Kemal Bey'e, “Saldırgan yakalanmış” dedik. “Evet öyle” karşılığını
verdi. Bu arada Hacı Ali Hamurcu ismi geçmeye başladı. “Biraz
problemli bir isim” dedik. “Öyle gözüküyor” dedi. Çaycuma
Havaalanı'nda sis olduğu için bir süre beklemek durumunda kaldık.
Bu arada Kılıçdaroğlu ile derin bir sohbete daldık. Meğer
saldırganın yakalandığından bir gece önce haberi olmuş. Haberi de
Cumhurbaşkanı Erdoğan vermiş. Kılıçdaroğlu gençlerle sohbet ederken
Cumhurbaşkanı Erdoğan'ın aradığı iletilmiş kendisine.
“Cumhurbaşkanı arıyor tabii hemen ara verdim” diye anlattı o anı.
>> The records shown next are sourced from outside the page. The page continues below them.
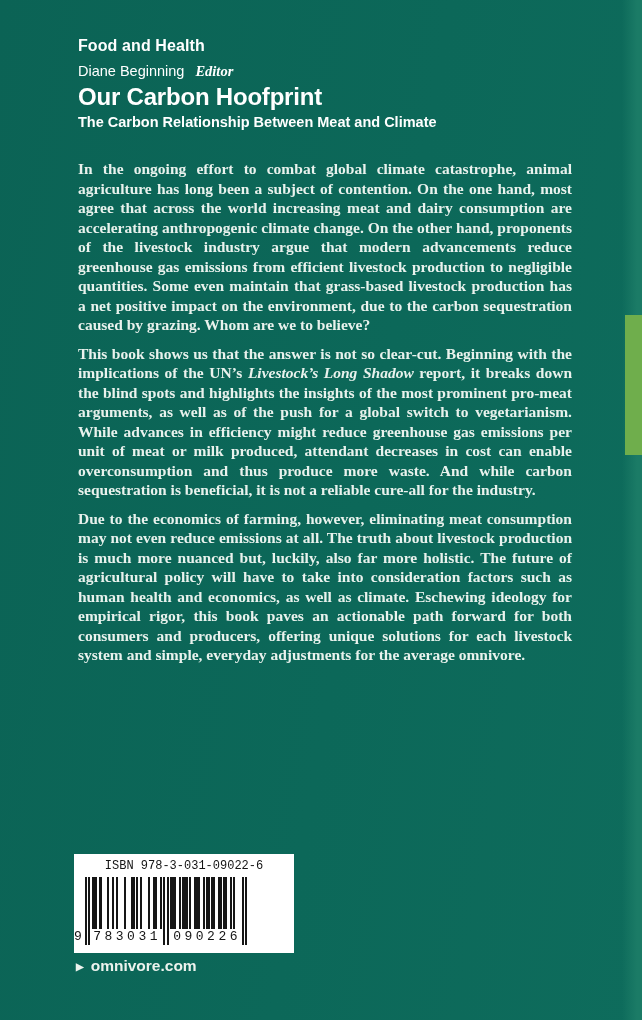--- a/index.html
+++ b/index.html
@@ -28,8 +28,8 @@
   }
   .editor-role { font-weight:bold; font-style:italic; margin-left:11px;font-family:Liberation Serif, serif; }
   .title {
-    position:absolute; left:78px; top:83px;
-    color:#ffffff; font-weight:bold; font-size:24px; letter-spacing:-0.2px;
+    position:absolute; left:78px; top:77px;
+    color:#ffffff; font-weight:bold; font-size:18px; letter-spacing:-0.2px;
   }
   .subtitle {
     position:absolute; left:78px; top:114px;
“Nazik telefonu için teşekkür ettim kendisine” dedi. O arada
Cumhurbaşkanı saldırganın yakalandığını söylemiş. “Hacı Ali diye
bir şey dedi ama tam anlamamıştım” diye anlattı.
Cumhurbaşkanı Erdoğan'ın telefonu üzerinden Cumhurbaşkanı ile
diyalog konusuna uzandık. “Benim diyalog sorunum yok” dedi. Devlet
hizmetlerinin gerektiği ya da ülkenin kaderiyle ilgili önemli bir
gelişme yaşandığı bir sırada “Ben saraya gitmem, Cumhurbaşkanı ile
görüşmem” diyemeyeceğini anlattı. Ama bugün yapılacak olan 29 Ekim
resepsiyonuna katılmayacağını da hemen ardından ekledi.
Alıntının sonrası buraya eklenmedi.